Life is so very short, my son, no matter how long you live. Fill every minute of it. Be a comfort to your mother, and know this is the last prayer of your Dad.
Your loving Father,
Colin Fineacre
She was still by the new white cross inscribed with Mr Fineacre’s name when Harry found her. Up on the nearby hills guns puffed white smoke. The trees up there were skeletons, black, not green. Spring didn’t touch the world up there. Men moved, almost too small to see.
We are the ants of war, she thought. Tiny, industrious, helpless in others’ scheme of things.
The guns’ rumble was even louder today. The casualty station would have to move again soon, and fast, if the battle came closer.
‘Miss Macpherson?’
She didn’t turn. ‘My name’s Midge.’
‘Are you sure you want me to call you…’
She did turn then. She saw hesitation in his face, the knowledge of the gap between them: his ‘cockie’ farm against the rolling valleys of Glen Donal; the sergeant speaking to a ‘lady’; a gap as wide, almost, as between Anne and her imaginary footman.
‘I’m sure,’ she said.
‘You’ve been crying.’
She nodded.
His hands hovered again, helpless, as though he wished to touch her but knew he couldn’t. Then he reached into his pocket and pulled something out.
‘Here.’
She felt something pressed into her hand. She looked down. It was the photograph she had given him (was it really only a year ago?) on the crowded station platform after Gordon’s death.

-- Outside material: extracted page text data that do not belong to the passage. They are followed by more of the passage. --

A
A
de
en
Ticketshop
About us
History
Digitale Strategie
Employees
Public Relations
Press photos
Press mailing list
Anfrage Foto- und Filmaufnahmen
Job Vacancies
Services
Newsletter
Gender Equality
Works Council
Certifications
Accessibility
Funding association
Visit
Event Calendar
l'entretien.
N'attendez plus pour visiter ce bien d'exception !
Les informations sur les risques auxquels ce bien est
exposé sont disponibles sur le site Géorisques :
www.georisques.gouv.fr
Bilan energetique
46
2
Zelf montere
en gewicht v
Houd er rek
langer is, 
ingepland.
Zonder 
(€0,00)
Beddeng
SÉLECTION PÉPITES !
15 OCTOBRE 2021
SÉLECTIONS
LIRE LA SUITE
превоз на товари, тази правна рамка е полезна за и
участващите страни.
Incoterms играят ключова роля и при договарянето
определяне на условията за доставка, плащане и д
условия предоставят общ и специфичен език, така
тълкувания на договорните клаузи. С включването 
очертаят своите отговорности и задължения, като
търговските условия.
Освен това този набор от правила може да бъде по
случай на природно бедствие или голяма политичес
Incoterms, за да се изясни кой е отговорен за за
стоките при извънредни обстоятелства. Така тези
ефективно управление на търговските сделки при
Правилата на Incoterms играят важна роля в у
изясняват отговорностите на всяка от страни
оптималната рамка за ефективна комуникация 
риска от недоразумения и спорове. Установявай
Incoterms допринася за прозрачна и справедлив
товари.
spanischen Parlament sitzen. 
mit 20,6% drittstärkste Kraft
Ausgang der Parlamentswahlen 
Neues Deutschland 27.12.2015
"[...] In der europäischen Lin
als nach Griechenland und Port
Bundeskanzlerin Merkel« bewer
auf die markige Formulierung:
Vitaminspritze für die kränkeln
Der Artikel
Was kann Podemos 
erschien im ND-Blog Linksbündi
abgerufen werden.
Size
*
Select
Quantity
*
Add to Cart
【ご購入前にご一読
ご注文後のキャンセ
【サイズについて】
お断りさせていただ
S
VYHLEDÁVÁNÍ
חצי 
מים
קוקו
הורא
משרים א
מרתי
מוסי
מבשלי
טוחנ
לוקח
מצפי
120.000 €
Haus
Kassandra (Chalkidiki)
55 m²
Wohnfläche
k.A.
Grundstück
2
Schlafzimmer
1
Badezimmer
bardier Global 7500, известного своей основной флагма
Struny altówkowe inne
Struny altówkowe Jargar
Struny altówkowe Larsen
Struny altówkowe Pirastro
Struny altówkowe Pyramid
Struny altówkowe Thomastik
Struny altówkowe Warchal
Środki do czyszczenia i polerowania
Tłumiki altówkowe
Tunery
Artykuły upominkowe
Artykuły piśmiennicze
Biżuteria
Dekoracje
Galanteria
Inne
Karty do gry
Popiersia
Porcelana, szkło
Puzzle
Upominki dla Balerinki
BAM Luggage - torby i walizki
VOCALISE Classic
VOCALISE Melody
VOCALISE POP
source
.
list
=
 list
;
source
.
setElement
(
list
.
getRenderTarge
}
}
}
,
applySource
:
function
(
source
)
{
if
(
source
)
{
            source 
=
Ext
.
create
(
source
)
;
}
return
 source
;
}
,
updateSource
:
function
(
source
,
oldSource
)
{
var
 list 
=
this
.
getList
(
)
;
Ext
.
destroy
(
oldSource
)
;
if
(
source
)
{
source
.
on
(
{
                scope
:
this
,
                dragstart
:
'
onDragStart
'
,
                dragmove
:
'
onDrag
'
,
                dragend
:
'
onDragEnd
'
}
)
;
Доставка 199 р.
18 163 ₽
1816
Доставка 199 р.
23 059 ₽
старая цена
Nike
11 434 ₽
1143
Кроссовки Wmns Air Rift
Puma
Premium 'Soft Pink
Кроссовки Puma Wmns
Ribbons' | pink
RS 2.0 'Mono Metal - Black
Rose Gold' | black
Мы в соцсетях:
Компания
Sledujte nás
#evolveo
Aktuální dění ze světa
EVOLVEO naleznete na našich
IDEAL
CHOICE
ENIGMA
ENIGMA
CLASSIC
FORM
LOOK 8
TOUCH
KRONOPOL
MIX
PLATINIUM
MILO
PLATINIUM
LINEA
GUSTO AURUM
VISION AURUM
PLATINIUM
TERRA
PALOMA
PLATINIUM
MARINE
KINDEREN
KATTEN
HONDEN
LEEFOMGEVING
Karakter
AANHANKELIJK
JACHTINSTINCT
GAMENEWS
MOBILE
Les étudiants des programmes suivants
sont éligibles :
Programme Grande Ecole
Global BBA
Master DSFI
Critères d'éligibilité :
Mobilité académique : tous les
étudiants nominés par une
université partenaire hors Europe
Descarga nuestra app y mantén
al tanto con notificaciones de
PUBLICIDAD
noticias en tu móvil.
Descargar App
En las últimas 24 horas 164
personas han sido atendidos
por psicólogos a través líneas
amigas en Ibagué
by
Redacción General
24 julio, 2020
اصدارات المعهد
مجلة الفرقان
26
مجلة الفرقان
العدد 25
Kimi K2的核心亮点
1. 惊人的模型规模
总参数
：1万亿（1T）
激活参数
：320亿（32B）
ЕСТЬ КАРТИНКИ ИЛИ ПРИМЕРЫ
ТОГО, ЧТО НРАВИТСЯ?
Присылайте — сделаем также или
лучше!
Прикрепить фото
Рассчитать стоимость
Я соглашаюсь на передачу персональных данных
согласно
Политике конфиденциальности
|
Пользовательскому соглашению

‘I can’t take this, Harry! I gave it to you.’
‘I reckon you need it now. Please, Miss…Midge. I want you to have it. I want you to look at it just like I ha
ve this last year. To see that cocky expression on that ram’s face and know that somewhere far away there’s still sheep being born and shorn and dogs barking and creeks flowing. Good things. Real important things. More important than all this.’ His hand took in the mud, the crosses, the torn and wasted hills.
She looked down at the photo. And suddenly he was right. She could see the trees, the silver glint of water. She could even smell the mountain’s snow and grass.
‘I can see it without the photo. I want to be able to think of you looking at it,’ he added softly. ‘It would mean a lot to be able to think of you doing that.’
She slipped the photo into her apron pocket. ‘Thank you.’
She held out her hand to him. He took it. His hand was warm and rough and very comforting. He wasn’t wearing his sling, she realised. He would be heading back to his unit soon.
‘Will you be all right?’
It was a silly thing to ask a man going back to savagery among the trenches, but he understood what she meant.
‘She’ll be right, Miss…Midge. And I’ll imagine you looking at that photo too. You don’t mind?’ he added a bit anxiously. ‘Me imagining you while I’m out there?’ He was still holding her hand.
‘No. I don’t mind. I…I’ll keep writing.’ She wanted to say more, to give him more. But what else could she give him now?
‘I’m glad,’ he said simply.
Someone would see them, she realised. She pulled her hand away reluctantly. ‘I’d better go. We’re so short-staffed.’
He nodded. ‘I’ll stay here a bit. Say goodbye to the padre. He was a good bloke. He did his best for us.’
It was as good an epitaph as any, she thought.
She looked back as she neared the tents. He was still watching her. He lifted his hand in a half wave as she went in.
Chapter 14
12 June 1917
Dear Miss Davies,
I’m sorry I haven’t answered your letter before. I have been moving round a bit and your last letter only just reached me. Please thank the children for the scarf—tell them I love the bright colours. Thank you too for all the news of home, and the cuttings from the newspapers. They mean a lot to me. I can just imagine you on your new bicycle!